• **Input for this task**:

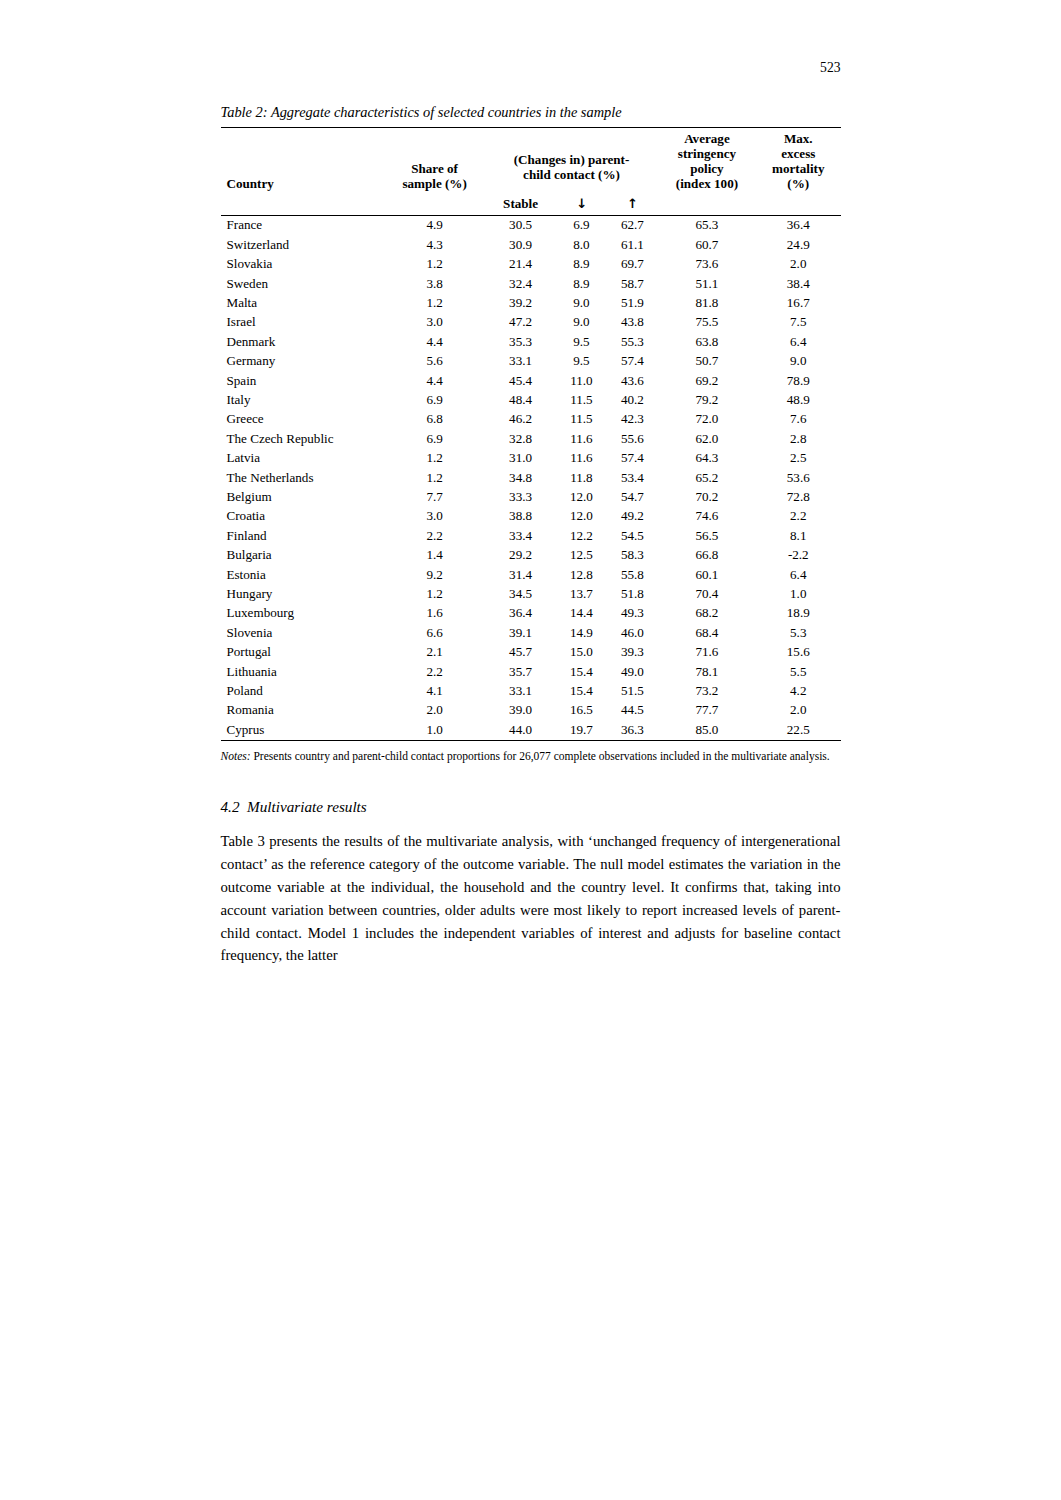523
Table 2: Aggregate characteristics of selected countries in the sample
| Country | Share of sample (%) | (Changes in) parent- child contact (%) | Average stringency policy (index 100) | Max. excess mortality (%) |
| --- | --- | --- | --- | --- |
| | | Stable | ↓ | ↑ | | |
| France | 4.9 | 30.5 | 6.9 | 62.7 | 65.3 | 36.4 |
| Switzerland | 4.3 | 30.9 | 8.0 | 61.1 | 60.7 | 24.9 |
| Slovakia | 1.2 | 21.4 | 8.9 | 69.7 | 73.6 | 2.0 |
| Sweden | 3.8 | 32.4 | 8.9 | 58.7 | 51.1 | 38.4 |
| Malta | 1.2 | 39.2 | 9.0 | 51.9 | 81.8 | 16.7 |
| Israel | 3.0 | 47.2 | 9.0 | 43.8 | 75.5 | 7.5 |
| Denmark | 4.4 | 35.3 | 9.5 | 55.3 | 63.8 | 6.4 |
| Germany | 5.6 | 33.1 | 9.5 | 57.4 | 50.7 | 9.0 |
| Spain | 4.4 | 45.4 | 11.0 | 43.6 | 69.2 | 78.9 |
| Italy | 6.9 | 48.4 | 11.5 | 40.2 | 79.2 | 48.9 |
| Greece | 6.8 | 46.2 | 11.5 | 42.3 | 72.0 | 7.6 |
| The Czech Republic | 6.9 | 32.8 | 11.6 | 55.6 | 62.0 | 2.8 |
| Latvia | 1.2 | 31.0 | 11.6 | 57.4 | 64.3 | 2.5 |
| The Netherlands | 1.2 | 34.8 | 11.8 | 53.4 | 65.2 | 53.6 |
| Belgium | 7.7 | 33.3 | 12.0 | 54.7 | 70.2 | 72.8 |
| Croatia | 3.0 | 38.8 | 12.0 | 49.2 | 74.6 | 2.2 |
| Finland | 2.2 | 33.4 | 12.2 | 54.5 | 56.5 | 8.1 |
| Bulgaria | 1.4 | 29.2 | 12.5 | 58.3 | 66.8 | -2.2 |
| Estonia | 9.2 | 31.4 | 12.8 | 55.8 | 60.1 | 6.4 |
| Hungary | 1.2 | 34.5 | 13.7 | 51.8 | 70.4 | 1.0 |
| Luxembourg | 1.6 | 36.4 | 14.4 | 49.3 | 68.2 | 18.9 |
| Slovenia | 6.6 | 39.1 | 14.9 | 46.0 | 68.4 | 5.3 |
| Portugal | 2.1 | 45.7 | 15.0 | 39.3 | 71.6 | 15.6 |
| Lithuania | 2.2 | 35.7 | 15.4 | 49.0 | 78.1 | 5.5 |
| Poland | 4.1 | 33.1 | 15.4 | 51.5 | 73.2 | 4.2 |
| Romania | 2.0 | 39.0 | 16.5 | 44.5 | 77.7 | 2.0 |
| Cyprus | 1.0 | 44.0 | 19.7 | 36.3 | 85.0 | 22.5 |
Notes: Presents country and parent-child contact proportions for 26,077 complete observations included in the multivariate analysis.
4.2 Multivariate results
Table 3 presents the results of the multivariate analysis, with ‘unchanged frequency of intergenerational contact’ as the reference category of the outcome variable. The null model estimates the variation in the outcome variable at the individual, the household and the country level. It confirms that, taking into account variation between countries, older adults were most likely to report increased levels of parent-child contact. Model 1 includes the independent variables of interest and adjusts for baseline contact frequency, the latter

• **What to do**: The lines above starting at the one that contains "mortality (%) |" and ending at the one that contains "64.3 | 2.5 |" must be transcribed exactly, and no other lines may appear.

• **Written reply**:
| Country | Share of sample (%) | (Changes in) parent- child contact (%) | Average stringency policy (index 100) | Max. excess mortality (%) |
| --- | --- | --- | --- | --- |
| | | Stable | ↓ | ↑ | | |
| France | 4.9 | 30.5 | 6.9 | 62.7 | 65.3 | 36.4 |
| Switzerland | 4.3 | 30.9 | 8.0 | 61.1 | 60.7 | 24.9 |
| Slovakia | 1.2 | 21.4 | 8.9 | 69.7 | 73.6 | 2.0 |
| Sweden | 3.8 | 32.4 | 8.9 | 58.7 | 51.1 | 38.4 |
| Malta | 1.2 | 39.2 | 9.0 | 51.9 | 81.8 | 16.7 |
| Israel | 3.0 | 47.2 | 9.0 | 43.8 | 75.5 | 7.5 |
| Denmark | 4.4 | 35.3 | 9.5 | 55.3 | 63.8 | 6.4 |
| Germany | 5.6 | 33.1 | 9.5 | 57.4 | 50.7 | 9.0 |
| Spain | 4.4 | 45.4 | 11.0 | 43.6 | 69.2 | 78.9 |
| Italy | 6.9 | 48.4 | 11.5 | 40.2 | 79.2 | 48.9 |
| Greece | 6.8 | 46.2 | 11.5 | 42.3 | 72.0 | 7.6 |
| The Czech Republic | 6.9 | 32.8 | 11.6 | 55.6 | 62.0 | 2.8 |
| Latvia | 1.2 | 31.0 | 11.6 | 57.4 | 64.3 | 2.5 |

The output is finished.